:: What to do ::
Write out only the final part of the records below. It begins with the line that contains "After a cut" and ends with the last line.

Stored data entries

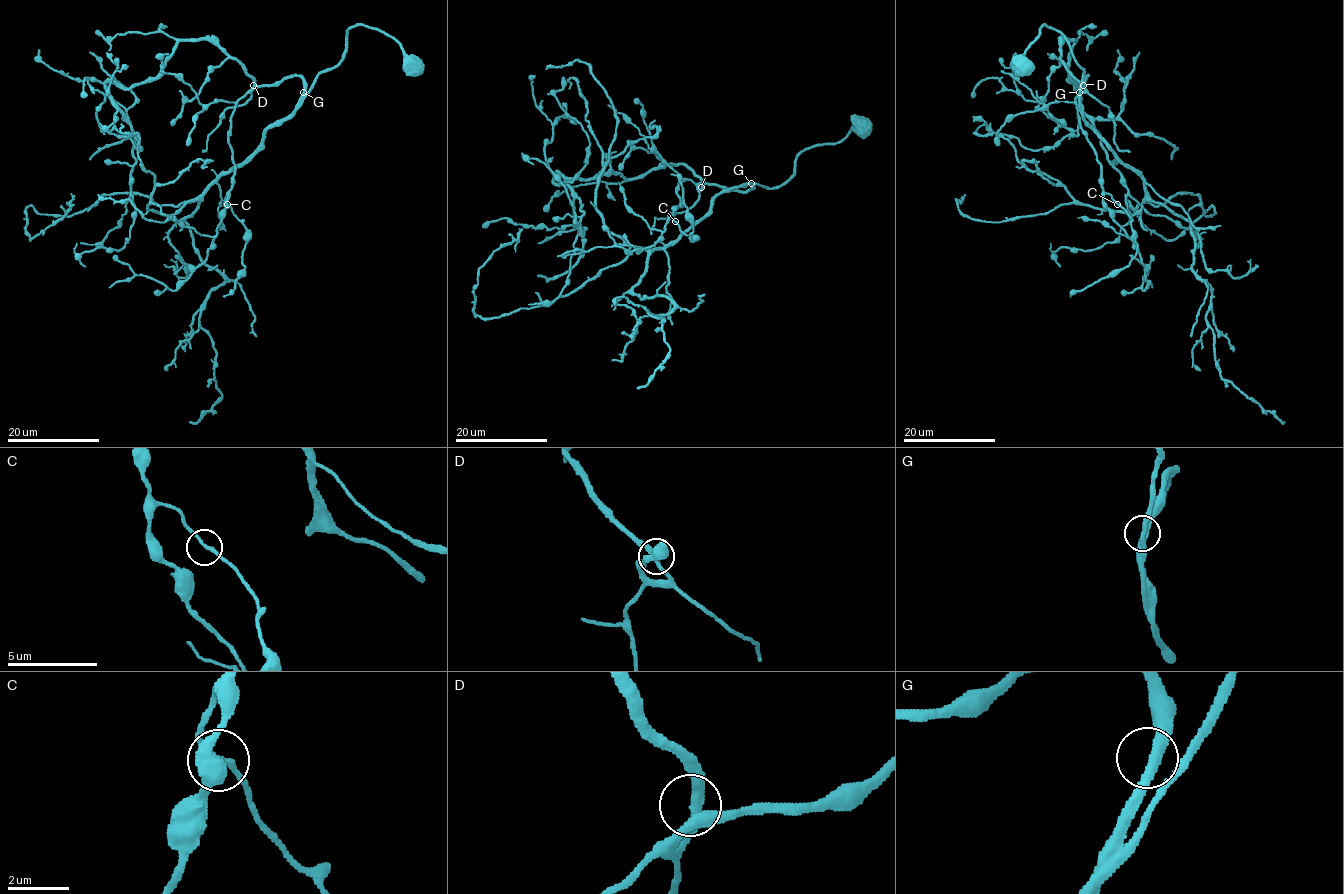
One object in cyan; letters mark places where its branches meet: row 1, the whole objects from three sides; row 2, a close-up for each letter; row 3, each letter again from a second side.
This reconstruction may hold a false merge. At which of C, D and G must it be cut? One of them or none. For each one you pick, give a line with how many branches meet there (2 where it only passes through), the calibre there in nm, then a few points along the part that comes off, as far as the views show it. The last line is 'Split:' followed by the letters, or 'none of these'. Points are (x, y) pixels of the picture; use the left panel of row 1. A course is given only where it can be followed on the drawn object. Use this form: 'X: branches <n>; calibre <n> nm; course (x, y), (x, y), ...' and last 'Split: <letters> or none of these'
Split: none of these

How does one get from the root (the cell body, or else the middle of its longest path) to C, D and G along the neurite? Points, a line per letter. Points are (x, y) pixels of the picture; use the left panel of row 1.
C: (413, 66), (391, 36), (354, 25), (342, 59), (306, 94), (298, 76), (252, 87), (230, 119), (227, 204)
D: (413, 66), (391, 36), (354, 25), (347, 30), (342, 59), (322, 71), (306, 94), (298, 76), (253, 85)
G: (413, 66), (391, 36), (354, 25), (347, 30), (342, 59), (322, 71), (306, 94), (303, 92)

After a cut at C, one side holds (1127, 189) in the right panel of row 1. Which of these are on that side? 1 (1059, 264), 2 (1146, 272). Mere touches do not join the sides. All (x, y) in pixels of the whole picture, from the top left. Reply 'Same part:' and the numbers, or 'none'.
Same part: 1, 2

:: Written answer ::
After a cut at C, one side holds (1127, 189) in the right panel of row 1. Which of these are on that side? 1 (1059, 264), 2 (1146, 272). Mere touches do not join the sides. All (x, y) in pixels of the whole picture, from the top left. Reply 'Same part:' and the numbers, or 'none'.
Same part: 1, 2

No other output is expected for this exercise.